* [Entries shown]

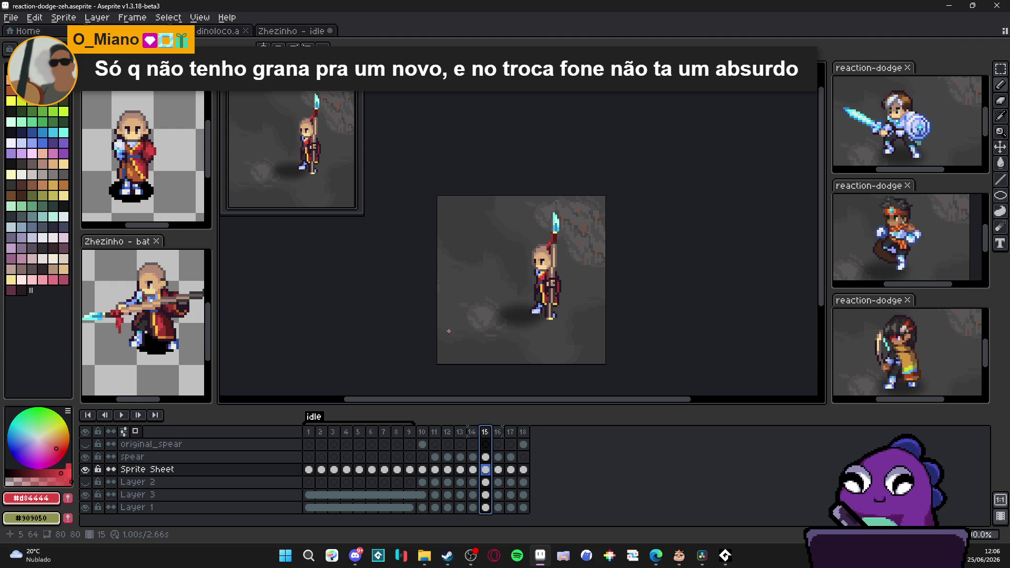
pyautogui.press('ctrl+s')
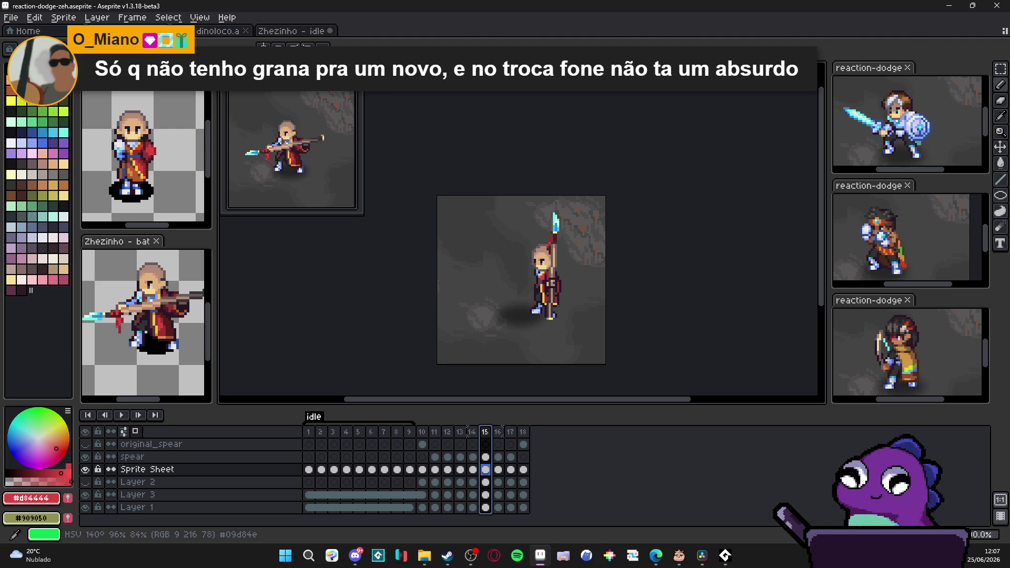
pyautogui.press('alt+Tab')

---

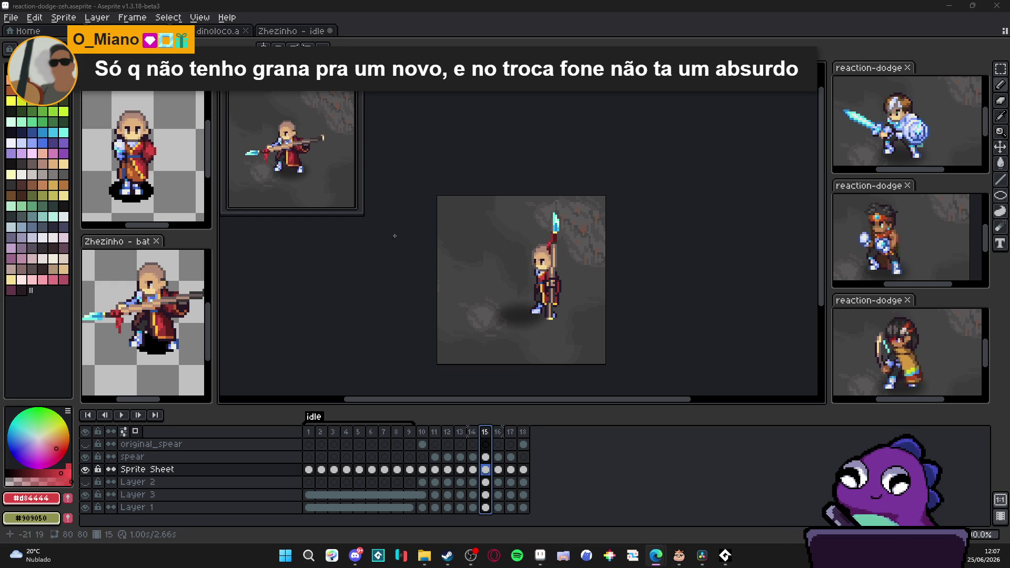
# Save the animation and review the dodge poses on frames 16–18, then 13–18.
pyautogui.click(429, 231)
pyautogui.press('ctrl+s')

* [About this exercise]
Extract every line above containing the word "pyautogui".

* [Answer to this exercise]
pyautogui.press('ctrl+s')
pyautogui.press('alt+Tab')
pyautogui.click(429, 231)
pyautogui.press('ctrl+s')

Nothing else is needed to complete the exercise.